Seamos fieles a la inmensa gracia del bautismo

Para concluir las fiestas de Navidad y Epifanía, el calendario litúrgico de la madre Iglesia nos hace celebrar con mucha alegría «la epifanía» o manifestación de Jesús el día de su Bautismo en el río Jordán. Ese día bajó el Espíritu Santo y escuchamos la voz celestial misteriosa que le dijo: “Tú eres mi Hijo, el amado; en ti me complazco» (Lc 3,22). Bajando a las aguas del río Jordán, Jesús las santificó para que en toda la tierra fueran la materia y el instrumento que diera la filiación divina a todos los bautizados en el agua y el Espíritu Santo, con la fe de la Iglesia.

Cada uno de nosotros «bajamos con Jesús», sacramentalmente, como miembros de su Cuerpo, a las aguas y fuimos llenados de Espíritu Santo y de vida divina. El bautismo es el «fundamento de toda la vida cristiana» (Catecismo 1213). Es el primero de los sacramentos, la puerta que permite a Cristo hacer morada en nuestra persona y a nosotros sumergirnos en su Misterio. En la fiesta del Bautismo del Señor debemos agradecer nuestro bautismo, que nos ha injertado y unido definitivamente a Cristo. Un bautismo que nos ha regalado la prenda de la vida eterna, porque nos ha dado un Padre, nos ha hecho semejantes a Jesús, nos ha llenado del Espíritu Santo, nos ha dado amor y vida, y nos ha hecho miembros de la Iglesia, el Cuerpo de Cristo, enviados a ser testigos suyos.

Porque fuimos bautizados, estamos llamados a darlo todo y a imitar en todo al Señor. Hemos sido hechos «hijos de Dios», ¡y realmente lo somos! La vocación cristiana que nos ha sido regalada en el día de nuestro bautismo la tenemos que ir realizando en el día a día del vivir cotidiano, a lo largo de todo el año y en cualquier circunstancia. Somos «fieles cristianos» título de honor que todos llevamos: seamos laicos, religiosos y consagrados, diáconos, sacerdotes, obispos o papa. Todos iguales a los ojos de Dios que nos ha hecho «hijos en el Hijo». ¡Qué alegría! ¡Qué don tan inmerecido! Es todo un programa de vida y de acción, de amor y de contemplación agradecida: ¡yo soy hijo de Dios! Soy portador del nombre de la Santísima Trinidad inscrito en mi carne débil, y esparzo el buen olor de Cristo allí donde voy. Soy sal y soy luz, ahora y siempre! ¡Y viviré eternamente!

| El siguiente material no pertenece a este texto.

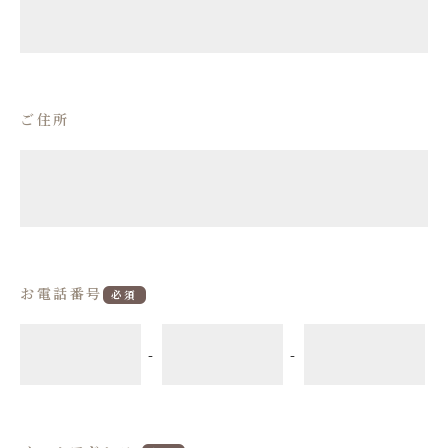
ご住所
お電話番号
必須
-
-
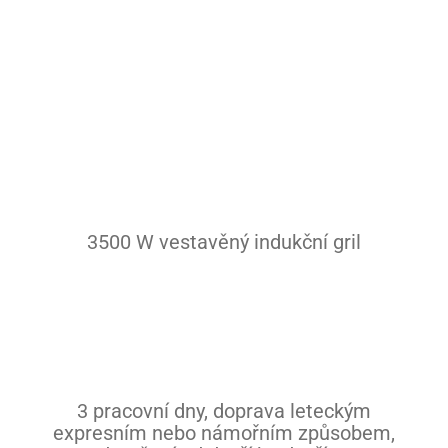
Těstovinový vařič
Hořáky
Plotna
Plotýnka
Nádobí
Kontakt
3500 W vestavěný indukční gril
Ostatní
3 pracovní dny, doprava leteckým
expresním nebo námořním způsobem,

El Papa Francisco en la última Pascua habló largamente a los fieles del bautismo, y pedía que recordáramos el día del propio bautismo. «Estoy seguro, segurísimo, decía, que todos nosotros recordamos la fecha de nuestro nacimiento: seguro. Pero yo me pregunto, con un poco de duda, y os pregunto a vosotros: Cada uno de nosotros ¿recuerda la fecha de su bautismo? Si celebramos el día en que nacimos, ¿por qué no celebrar, o al menos recordar, el día del renacimiento? No olvidéis nunca la fecha de vuestro bautismo. Y ese día dad gracias al Señor porque es precisamente el día en que Jesús entró en mí, en que el Espíritu Santo entró en mí. Es el aniversario del renacimiento».

Se trata por tanto de ser «santos» en las cosas normales y ordinarias de nuestra existencia. El Concilio Vaticano II afirma que «la llamada a la plenitud de la vida cristiana y la perfección de la caridad, se dirige a todos los que creen en Cristo, cualquiera que sea su categoría y estado» (LG 40). Todos están llamados a la santidad: «Sed perfectos, como vuestro Padre celestial es perfecto» (Mt 5,48). Y «la perfección cristiana sólo tiene un límite, el de no tener límites» enseña S. Gregorio Nacianceno (329-390). Seamos durante todo el año que iniciamos fieles a la inmensa gracia recibida en nuestro bautismo.